Soit deux amis fous de musique qui s’emploient à faire le grand écart entre le glam-rock des seventies et la culture club des années 90. Leur premier album déborde d’énergie et de sex-appeal. Faut-il se méfier des apparences ?
Nanti d’un tube bombesque déjà rattrapé par la publicité, l’impeccable « Can You Touch Me » suintant le désir charnel et le rock animal, The Film débarque avec un premier album glam-rock survitaminé. Pas la peine de chercher du côté de l’Angleterre une quelconque biographie officielle. Si les groupes en « The » sont d’ordinaire l’apanage des British, The Film, lui, est bien un groupe français ayant poussé au milieu des vignobles bordelais, là où le temps et la maturation sont de précieux alliés pour tout ce qui se déguste avec délectation.
Duo bicéphale d’un navire électro-rock new look, Guillaume Brière et Benjamin Lebeau, n’en sont pas à leur premier coup d’essai. Fous de musique et bardés de références, les deux compères naviguent entre les galaxies musicales avec une boulimie déconcertante depuis la fin des années 90. Drum’nbass, downtempo, rare groove, electronica… tout leur réussit en tant que DJ, remixers confirmés (Tommy Hools, Autour de Lucie, Minus 8) ou membres du collectif Zimpala aux côtés de David Walters et de DJ BNX. Enchaînant maxis, vinyles et compilations, ils se forgent alors une réputation, voyagent beaucoup et font des rencontres qui les amènent aussi à travailler comme illustrateurs sonores dans la publicité (tiens, tiens).
A la vue de ce CV exemplaire, le duo (pas encore trentenaire) a trouvé avec The Film un aboutissement logique à ses années de formation hybrides. Sur leur premier album éponyme, les deux compères laissent éclater les influences musicales qui les obsèdent depuis leur jeunesse : le psychédélisme des premiers Pink Floyd, le glam de Bolan, Roxy Music et Bowie, la pop arrangée de Gainsbourg et Polnareff, l’electro d’Air ou encore le rock expérimental de Can. Bref, un menu alléchant et roboratif.
A grands coups de riffs de guitare, de basses crépitantes et de cuivres nasillards, The film insuffle à ses compositions rock réglées au millimètre l’énergie du club et des dancefloors. L’album démarre en trombe avec « Can You Touch Me ? » et cette voix terriblement suggestive. Puis vient le très madnessien « Top of the Hopes » et une petite incartade chez les Beatles » Hey ! My Lovely Girl », bref rien que du bon, du très bon même, à l’exception du titre en français « Où est le désir » qui sonne comme du Chagrin d’Amour (mais si rappelez-vous : « 4 heures du mat’ j’ai des frissons… »).

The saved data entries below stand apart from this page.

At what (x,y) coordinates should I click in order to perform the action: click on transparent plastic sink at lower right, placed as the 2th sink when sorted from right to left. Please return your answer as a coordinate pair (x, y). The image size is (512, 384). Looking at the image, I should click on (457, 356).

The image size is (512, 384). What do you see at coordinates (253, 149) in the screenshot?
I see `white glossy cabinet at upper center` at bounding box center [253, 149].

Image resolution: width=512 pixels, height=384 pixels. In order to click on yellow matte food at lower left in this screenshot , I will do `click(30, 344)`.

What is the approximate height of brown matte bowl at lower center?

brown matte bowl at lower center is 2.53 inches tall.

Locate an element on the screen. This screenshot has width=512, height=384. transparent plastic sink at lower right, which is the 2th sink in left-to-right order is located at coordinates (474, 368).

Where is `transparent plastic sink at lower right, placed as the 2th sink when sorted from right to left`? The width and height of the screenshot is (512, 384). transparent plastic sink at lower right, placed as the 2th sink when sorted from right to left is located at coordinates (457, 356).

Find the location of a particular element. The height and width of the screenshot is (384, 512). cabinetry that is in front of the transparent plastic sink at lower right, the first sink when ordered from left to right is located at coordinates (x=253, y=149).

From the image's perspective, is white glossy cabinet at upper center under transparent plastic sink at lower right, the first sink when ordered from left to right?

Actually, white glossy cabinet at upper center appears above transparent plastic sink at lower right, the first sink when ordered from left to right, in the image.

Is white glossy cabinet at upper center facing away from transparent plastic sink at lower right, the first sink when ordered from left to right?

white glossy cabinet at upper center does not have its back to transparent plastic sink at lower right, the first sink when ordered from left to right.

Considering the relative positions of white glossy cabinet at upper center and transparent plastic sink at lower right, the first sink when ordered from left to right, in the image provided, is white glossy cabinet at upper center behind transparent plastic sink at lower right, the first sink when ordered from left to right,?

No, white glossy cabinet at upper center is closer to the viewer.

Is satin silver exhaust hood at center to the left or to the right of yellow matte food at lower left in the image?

En 11 titres, le groupe nous entraîne dans une odyssée scintillante où des mélodies gonflées à bloc croisent le fer avec des voix gorgées de désir. Mais ne vous y trompez pas, sous les faux-semblants (faux airs anglais, fausse nonchalance, glam de pacotille), The Film abrite d’authentiques musiciens, capables d’écrire des mélodies et des arrangements complexes qui coulent de source.
Si l’album peut nous faire croire à un rassemblement de machines triturées par deux sorciers anonymes, les prestations live démontrent qu’il s’agit bien d’un groupe de scène à l’énergie débordante. Ça va vite et dans tous les sens. Mi-Jagger, mi-Ziggy, Benjamin Lebeau promène un torse d’éphèbe sensuel et poseur, brandissant sa basse comme un objet phallique. Guillaume Brière, lui, joue de la Telecaster avec l’air de s’en foutre comme Keith Richards. Bref, le groupe déploie la panoplie de la parfaite rock star tête à claques. Mais si le duo se prête avec humour au diktat du marketing, on est en droit de douter de la sincérité de cette démarche. Reste à espérer que The Film n’a pas le vent en poupe pour de mauvaises raisons car au final derrière le matraquage et les mimiques de singes, ne reste que la vérité de leur musique, la seule chose qui ne se travestit pas.